By Bruce Stambaugh
I haven’t been to my maternal grandmother’s family farm in southern Virginia for years and years. When I arrived in the state’s Shenandoah Valley recently to rejoin my wife, she had a pleasant surprise for me.
The watercolor landscape of Grandma’s family farm hung in the hallway of the apartment we had rented for the fall. We were in Virginia to help our daughter and her family on the home front during the fall. She had loaned the painting to decorate our temporary quarters.
My late mother had painted the landscape of the farm years ago. Dad framed it with well-weathered barn siding he scavenged and repurposed from the farm. There was nothing abstract about this rendering.
I can’t help but smile every time I pass by the farm scene. It brings back such pleasant memories for me.
Growing up in northeast Ohio, we seldom visited the Virginia homestead. It was just too far for a budding young family to travel. Back then it was a three-day drive without the expressways of today.
My grandmother’s two unmarried sisters, Evie and Gertrude, lived on the farm their entire lives. Like many in the south in the 1950s, they worked in a textile mill.
I keenly remember the one trip we did make to the farm when I was a youngster. With no air conditioning, the summer trip south was long and hot.
Signs I had never seen before confused me. As a youngster, I couldn’t fully comprehend “blacks only” notices pointing to the back entrances of businesses. Clearly and thankfully, those were different times.
The farm lane from the highway to the old homestead was little more than two tire tracks that twisted up and around the tree-lined hill to the house. We must have bounded out of the car like a bunch of freed puppies from a cardboard box.
As you can imagine, Grandma’s sisters were gracious hosts. But I could tell having children clamor about their house and property interrupted their normal life. I felt their constant gaze.
Family heirlooms filled the comely old home. Large photos of our great, great grandparents hung in antique oval frames on the living room wall.
The weathered tobacco barn stood behind the house. The two shed-like sides leaned away from the barn’s higher center where the tobacco was hung to dry.

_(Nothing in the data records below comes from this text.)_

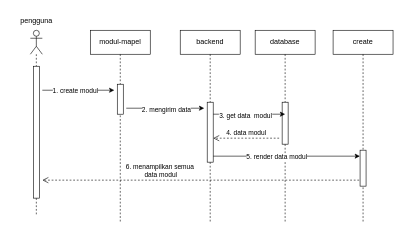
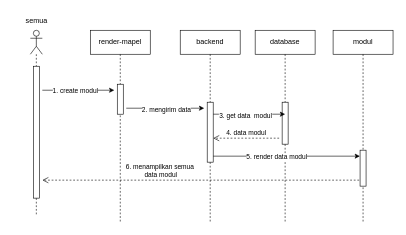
  <mxCell id="0" />
  <mxCell id="1" parent="0" />
  <mxCell id="2" value="" style="shape=umlLifeline;perimeter=lifelinePerimeter;whiteSpace=wrap;html=1;container=1;dropTarget=0;collapsible=0;recursiveResize=0;outlineConnect=0;portConstraint=eastwest;newEdgeStyle={&quot;curved&quot;:0,&quot;rounded&quot;:0};participant=umlActor;" parent="1" vertex="1"><mxGeometry x="50" y="50" width="20" height="310" as="geometry" /></mxCell>
  <mxCell id="3" value="" style="html=1;points=[[0,0,0,0,5],[0,1,0,0,-5],[1,0,0,0,5],[1,1,0,0,-5]];perimeter=orthogonalPerimeter;outlineConnect=0;targetShapes=umlLifeline;portConstraint=eastwest;newEdgeStyle={&quot;curved&quot;:0,&quot;rounded&quot;:0};" parent="2" vertex="1"><mxGeometry x="5" y="60" width="10" height="220" as="geometry" /></mxCell>
- <mxCell id="4" value="modul-mapel" style="shape=umlLifeline;perimeter=lifelinePerimeter;whiteSpace=wrap;html=1;container=1;dropTarget=0;collapsible=0;recursiveResize=0;outlineConnect=0;portConstraint=eastwest;newEdgeStyle={&quot;curved&quot;:0,&quot;rounded&quot;:0};" parent="1" vertex="1"><mxGeometry x="150" y="50" width="100" height="320" as="geometry" /></mxCell>
+ <mxCell id="4" value="render-mapel" style="shape=umlLifeline;perimeter=lifelinePerimeter;whiteSpace=wrap;html=1;container=1;dropTarget=0;collapsible=0;recursiveResize=0;outlineConnect=0;portConstraint=eastwest;newEdgeStyle={&quot;curved&quot;:0,&quot;rounded&quot;:0};" parent="1" vertex="1"><mxGeometry x="150" y="50" width="100" height="320" as="geometry" /></mxCell>
  <mxCell id="5" value="" style="html=1;points=[[0,0,0,0,5],[0,1,0,0,-5],[1,0,0,0,5],[1,1,0,0,-5]];perimeter=orthogonalPerimeter;outlineConnect=0;targetShapes=umlLifeline;portConstraint=eastwest;newEdgeStyle={&quot;curved&quot;:0,&quot;rounded&quot;:0};" parent="4" vertex="1"><mxGeometry x="45" y="90" width="10" height="50" as="geometry" /></mxCell>
  <mxCell id="6" value="backend" style="shape=umlLifeline;perimeter=lifelinePerimeter;whiteSpace=wrap;html=1;container=1;dropTarget=0;collapsible=0;recursiveResize=0;outlineConnect=0;portConstraint=eastwest;newEdgeStyle={&quot;curved&quot;:0,&quot;rounded&quot;:0};" parent="1" vertex="1"><mxGeometry x="300" y="50" width="100" height="320" as="geometry" /></mxCell>
  <mxCell id="7" value="" style="html=1;points=[[0,0,0,0,5],[0,1,0,0,-5],[1,0,0,0,5],[1,1,0,0,-5]];perimeter=orthogonalPerimeter;outlineConnect=0;targetShapes=umlLifeline;portConstraint=eastwest;newEdgeStyle={&quot;curved&quot;:0,&quot;rounded&quot;:0};" parent="6" vertex="1"><mxGeometry x="45" y="120" width="10" height="100" as="geometry" /></mxCell>
  <mxCell id="8" style="edgeStyle=orthogonalEdgeStyle;rounded=0;orthogonalLoop=1;jettySize=auto;html=1;curved=0;entryX=0;entryY=0;entryDx=0;entryDy=5;entryPerimeter=0;" parent="1" edge="1"><mxGeometry relative="1" as="geometry"><mxPoint x="70" y="150" as="sourcePoint" /><mxPoint x="190" y="150" as="targetPoint" /></mxGeometry></mxCell>
  <mxCell id="9" value="1. create modul" style="edgeLabel;html=1;align=center;verticalAlign=middle;resizable=0;points=[];" parent="8" vertex="1" connectable="0"><mxGeometry x="-0.096" y="-1" relative="1" as="geometry"><mxPoint y="-1" as="offset" /></mxGeometry></mxCell>
  <mxCell id="10" style="edgeStyle=orthogonalEdgeStyle;rounded=0;orthogonalLoop=1;jettySize=auto;html=1;curved=0;exitX=1;exitY=1;exitDx=0;exitDy=-5;exitPerimeter=0;" parent="1" edge="1"><mxGeometry relative="1" as="geometry"><mxPoint x="210" y="180" as="sourcePoint" /><mxPoint x="340" y="180" as="targetPoint" /></mxGeometry></mxCell>
  <mxCell id="11" value="2. mengirim data" style="edgeLabel;html=1;align=center;verticalAlign=middle;resizable=0;points=[];" parent="10" vertex="1" connectable="0"><mxGeometry x="0.02" y="-2" relative="1" as="geometry"><mxPoint as="offset" /></mxGeometry></mxCell>
  <mxCell id="12" value="6. menampilkan semua&lt;div&gt;&amp;nbsp;data modul&lt;/div&gt;" style="html=1;verticalAlign=bottom;endArrow=open;dashed=1;endSize=8;curved=0;rounded=0;" parent="1" edge="1"><mxGeometry x="0.27" relative="1" as="geometry"><mxPoint x="604.5" y="300" as="sourcePoint" /><mxPoint x="70" y="300" as="targetPoint" /><Array as="points"><mxPoint x="130" y="300" /></Array><mxPoint as="offset" /></mxGeometry></mxCell>
- <mxCell id="13" value="pengguna" style="text;html=1;align=center;verticalAlign=middle;resizable=0;points=[];autosize=1;strokeColor=none;fillColor=none;" parent="1" vertex="1"><mxGeometry x="20" y="20" width="80" height="30" as="geometry" /></mxCell>
+ <mxCell id="13" value="semua" style="text;html=1;align=center;verticalAlign=middle;resizable=0;points=[];autosize=1;strokeColor=none;fillColor=none;" parent="1" vertex="1"><mxGeometry x="20" y="20" width="80" height="30" as="geometry" /></mxCell>
  <mxCell id="14" value="database" style="shape=umlLifeline;perimeter=lifelinePerimeter;whiteSpace=wrap;html=1;container=1;dropTarget=0;collapsible=0;recursiveResize=0;outlineConnect=0;portConstraint=eastwest;newEdgeStyle={&quot;curved&quot;:0,&quot;rounded&quot;:0};" vertex="1" parent="1"><mxGeometry x="425" y="50" width="100" height="320" as="geometry" /></mxCell>
  <mxCell id="15" value="" style="html=1;points=[[0,0,0,0,5],[0,1,0,0,-5],[1,0,0,0,5],[1,1,0,0,-5]];perimeter=orthogonalPerimeter;outlineConnect=0;targetShapes=umlLifeline;portConstraint=eastwest;newEdgeStyle={&quot;curved&quot;:0,&quot;rounded&quot;:0};" vertex="1" parent="14"><mxGeometry x="45" y="120" width="10" height="70" as="geometry" /></mxCell>
  <mxCell id="16" style="edgeStyle=orthogonalEdgeStyle;rounded=0;orthogonalLoop=1;jettySize=auto;html=1;curved=0;" edge="1" parent="1"><mxGeometry relative="1" as="geometry"><mxPoint x="355" y="190" as="sourcePoint" /><mxPoint x="475" y="190" as="targetPoint" /></mxGeometry></mxCell>
  <mxCell id="17" value="3. get data&amp;nbsp; modul" style="edgeLabel;html=1;align=center;verticalAlign=middle;resizable=0;points=[];" vertex="1" connectable="0" parent="16"><mxGeometry x="-0.11" y="-1" relative="1" as="geometry"><mxPoint as="offset" /></mxGeometry></mxCell>
  <mxCell id="18" value="4. data modul" style="html=1;verticalAlign=bottom;endArrow=open;dashed=1;endSize=8;curved=0;rounded=0;" edge="1" parent="1"><mxGeometry x="-0.002" relative="1" as="geometry"><mxPoint x="465" y="230" as="sourcePoint" /><mxPoint x="355" y="230" as="targetPoint" /><Array as="points"><mxPoint x="415" y="230" /></Array><mxPoint as="offset" /></mxGeometry></mxCell>
- <mxCell id="19" value="create" style="shape=umlLifeline;perimeter=lifelinePerimeter;whiteSpace=wrap;html=1;container=1;dropTarget=0;collapsible=0;recursiveResize=0;outlineConnect=0;portConstraint=eastwest;newEdgeStyle={&quot;curved&quot;:0,&quot;rounded&quot;:0};" vertex="1" parent="1"><mxGeometry x="555" y="50" width="100" height="320" as="geometry" /></mxCell>
+ <mxCell id="19" value="modul" style="shape=umlLifeline;perimeter=lifelinePerimeter;whiteSpace=wrap;html=1;container=1;dropTarget=0;collapsible=0;recursiveResize=0;outlineConnect=0;portConstraint=eastwest;newEdgeStyle={&quot;curved&quot;:0,&quot;rounded&quot;:0};" vertex="1" parent="1"><mxGeometry x="555" y="50" width="100" height="320" as="geometry" /></mxCell>
  <mxCell id="20" value="" style="html=1;points=[[0,0,0,0,5],[0,1,0,0,-5],[1,0,0,0,5],[1,1,0,0,-5]];perimeter=orthogonalPerimeter;outlineConnect=0;targetShapes=umlLifeline;portConstraint=eastwest;newEdgeStyle={&quot;curved&quot;:0,&quot;rounded&quot;:0};" vertex="1" parent="19"><mxGeometry x="45" y="200" width="10" height="60" as="geometry" /></mxCell>
  <mxCell id="21" value="" style="endArrow=classic;html=1;rounded=0;" edge="1" parent="1"><mxGeometry width="50" height="50" relative="1" as="geometry"><mxPoint x="355" y="260" as="sourcePoint" /><mxPoint x="599.75" y="260" as="targetPoint" /></mxGeometry></mxCell>
  <mxCell id="22" value="5. render data modul" style="edgeLabel;html=1;align=center;verticalAlign=middle;resizable=0;points=[];" vertex="1" connectable="0" parent="21"><mxGeometry x="-0.146" y="-1" relative="1" as="geometry"><mxPoint as="offset" /></mxGeometry></mxCell>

Mom painted from the perspective of the narrow path that ran down the hill to the spring that supplied the house with water. I had walked that very way with Dad to check the water level to assure our gracious hosts that we would not drain the cistern.
The highlight of the trip for me surely had to be the sumptuous Sunday dinner these two elderly ladies prepared for us. Of course, southern style fried chicken and mashed potatoes served as the main course.
Dessert is what I remember the most, however. It was the first time I had ever had German chocolate cake.
I can still taste that made from scratch layered masterpiece, slathered with yummy brown sugar frosting sprinkled with sweet coconut. I don’t know if it was the heat or by design, but that frosting just oozed down the cake’s sides.
My mother’s painting perfectly captured the Virginia farmstead. The watercolor is both a work of art and a precious timepiece of family history.